- PROBLEM DESCRIPTION -
Return copies of the lines below that mention "Squamous".

Collected data entries:
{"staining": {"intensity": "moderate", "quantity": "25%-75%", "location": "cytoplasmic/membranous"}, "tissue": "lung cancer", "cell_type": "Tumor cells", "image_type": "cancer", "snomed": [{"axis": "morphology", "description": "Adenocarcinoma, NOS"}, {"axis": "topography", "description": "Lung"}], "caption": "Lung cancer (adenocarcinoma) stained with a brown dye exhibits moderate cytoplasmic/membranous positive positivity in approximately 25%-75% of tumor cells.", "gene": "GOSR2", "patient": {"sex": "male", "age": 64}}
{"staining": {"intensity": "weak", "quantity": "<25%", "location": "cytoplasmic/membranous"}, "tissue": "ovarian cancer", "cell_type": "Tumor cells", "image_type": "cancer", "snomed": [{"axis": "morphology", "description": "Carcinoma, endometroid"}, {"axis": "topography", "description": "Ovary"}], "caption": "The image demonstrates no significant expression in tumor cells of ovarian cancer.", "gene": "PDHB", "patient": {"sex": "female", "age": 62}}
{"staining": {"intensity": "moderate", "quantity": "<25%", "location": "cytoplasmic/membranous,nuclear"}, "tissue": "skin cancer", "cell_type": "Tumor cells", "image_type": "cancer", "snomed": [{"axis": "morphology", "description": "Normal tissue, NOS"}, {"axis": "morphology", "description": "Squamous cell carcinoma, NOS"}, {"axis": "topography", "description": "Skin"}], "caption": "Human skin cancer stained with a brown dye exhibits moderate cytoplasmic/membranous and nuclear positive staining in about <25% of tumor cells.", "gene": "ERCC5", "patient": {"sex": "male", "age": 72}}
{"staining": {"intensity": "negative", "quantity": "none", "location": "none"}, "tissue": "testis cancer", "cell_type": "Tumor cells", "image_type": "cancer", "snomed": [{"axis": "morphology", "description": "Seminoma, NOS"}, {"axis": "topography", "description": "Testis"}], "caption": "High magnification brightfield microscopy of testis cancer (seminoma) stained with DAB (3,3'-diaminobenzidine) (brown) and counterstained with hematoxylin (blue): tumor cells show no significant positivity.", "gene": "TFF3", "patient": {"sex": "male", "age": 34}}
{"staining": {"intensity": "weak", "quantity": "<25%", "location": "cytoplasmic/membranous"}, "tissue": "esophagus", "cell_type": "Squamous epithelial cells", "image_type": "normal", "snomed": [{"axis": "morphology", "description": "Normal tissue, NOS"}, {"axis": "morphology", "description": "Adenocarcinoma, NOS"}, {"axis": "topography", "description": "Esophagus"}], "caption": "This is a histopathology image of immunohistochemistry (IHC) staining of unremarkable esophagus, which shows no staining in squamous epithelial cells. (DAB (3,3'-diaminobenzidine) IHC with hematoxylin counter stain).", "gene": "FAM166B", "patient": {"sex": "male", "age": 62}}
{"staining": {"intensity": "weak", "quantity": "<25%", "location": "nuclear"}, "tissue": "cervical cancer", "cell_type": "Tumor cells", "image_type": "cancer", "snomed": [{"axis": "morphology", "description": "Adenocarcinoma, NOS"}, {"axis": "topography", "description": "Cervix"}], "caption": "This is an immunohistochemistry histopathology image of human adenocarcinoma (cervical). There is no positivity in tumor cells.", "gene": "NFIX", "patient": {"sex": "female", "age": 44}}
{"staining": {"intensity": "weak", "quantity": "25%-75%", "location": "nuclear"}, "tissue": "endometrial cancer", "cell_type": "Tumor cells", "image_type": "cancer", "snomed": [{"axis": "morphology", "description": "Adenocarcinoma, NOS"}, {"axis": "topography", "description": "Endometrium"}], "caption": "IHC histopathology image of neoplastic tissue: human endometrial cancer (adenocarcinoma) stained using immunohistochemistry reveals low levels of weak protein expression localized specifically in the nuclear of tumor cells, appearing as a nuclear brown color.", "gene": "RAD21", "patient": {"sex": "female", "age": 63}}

- ANSWER TO THIS EXERCISE -
{"staining": {"intensity": "moderate", "quantity": "<25%", "location": "cytoplasmic/membranous,nuclear"}, "tissue": "skin cancer", "cell_type": "Tumor cells", "image_type": "cancer", "snomed": [{"axis": "morphology", "description": "Normal tissue, NOS"}, {"axis": "morphology", "description": "Squamous cell carcinoma, NOS"}, {"axis": "topography", "description": "Skin"}], "caption": "Human skin cancer stained with a brown dye exhibits moderate cytoplasmic/membranous and nuclear positive staining in about <25% of tumor cells.", "gene": "ERCC5", "patient": {"sex": "male", "age": 72}}
{"staining": {"intensity": "weak", "quantity": "<25%", "location": "cytoplasmic/membranous"}, "tissue": "esophagus", "cell_type": "Squamous epithelial cells", "image_type": "normal", "snomed": [{"axis": "morphology", "description": "Normal tissue, NOS"}, {"axis": "morphology", "description": "Adenocarcinoma, NOS"}, {"axis": "topography", "description": "Esophagus"}], "caption": "This is a histopathology image of immunohistochemistry (IHC) staining of unremarkable esophagus, which shows no staining in squamous epithelial cells. (DAB (3,3'-diaminobenzidine) IHC with hematoxylin counter stain).", "gene": "FAM166B", "patient": {"sex": "male", "age": 62}}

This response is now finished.